Out of *ALL* the topics for this exam, I just cannot get the pu method down. I don't know why the concept is so abstract, but I hear it's supposed to be an easy way to solve for short circuit (fault) current.

I had little to no exposure to the pu method in college (which is now 10+ years ago), so I'm acting/feeling as if I never really learned it.  Is there anyone/anything that can help me learn and understand this to be able to solve test problems? 

Maybe there's a book or guide that is good enough to teach the fundamentals, possibly with an eye towards knowing how to use it when it comes to solving test problems? 

I learned the MVA method really easily, but I KNOW there will be several problems that you MUST use the pu method to solve the problem. Any help would be greatly appreciated. I truly am desperate here. Thanks in advance.


----------



## TWJ PE (Feb 17, 2016)

Try this for a start (towards the bottom from Complex Imaginary).
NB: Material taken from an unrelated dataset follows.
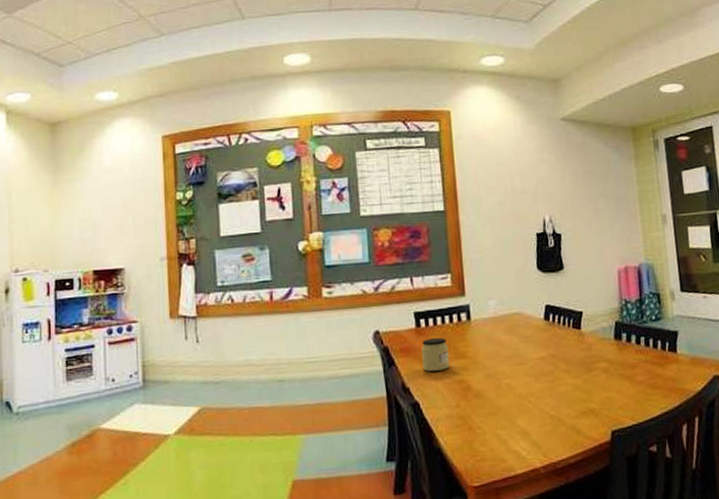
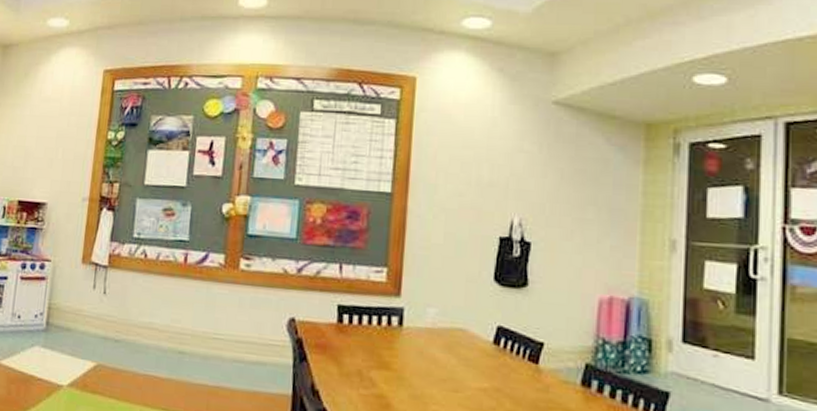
jar: present [421,338,450,372] -> none [338,338,371,379]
http://www.compleximaginary.com/videos/

Taking the exam in Houston in April?


----------



## phatman492 (Feb 17, 2016)

W9TWJ, thank you so much. I have actually watched all of these videos from Complex Imaginary, but I will watch them again as I almost forgot they were there.  Maybe repetition is the key on this.  I am taking the exam in Houston in April.  I feel like there are so many things that can be asked that I'm not sure if my coverage of the exam is going to be good enough.  I will be taking the Test masters course also.  Maybe they can shed some light on the pu method also.


----------



## TWJ PE (Feb 17, 2016)

I'll be at NRG too in April! Best of luck...


----------



## supapowa (Mar 3, 2016)

Ha, small world, I'll be taking the test at NRG in April too, and test masters starting tomorrow, see you there phatman


----------



## trainrider (Mar 7, 2016)

Here is a good document on PU method / Point-to-point method from Cooper Bussman.

Besides the article on MVA method ("Short Circuit ABC") does anyone know what other references describes the MVA method and provides examples?  

https://app.box.com/s/kxptnts5r0x4h92u8mgcv4mm2qc9ze1i


----------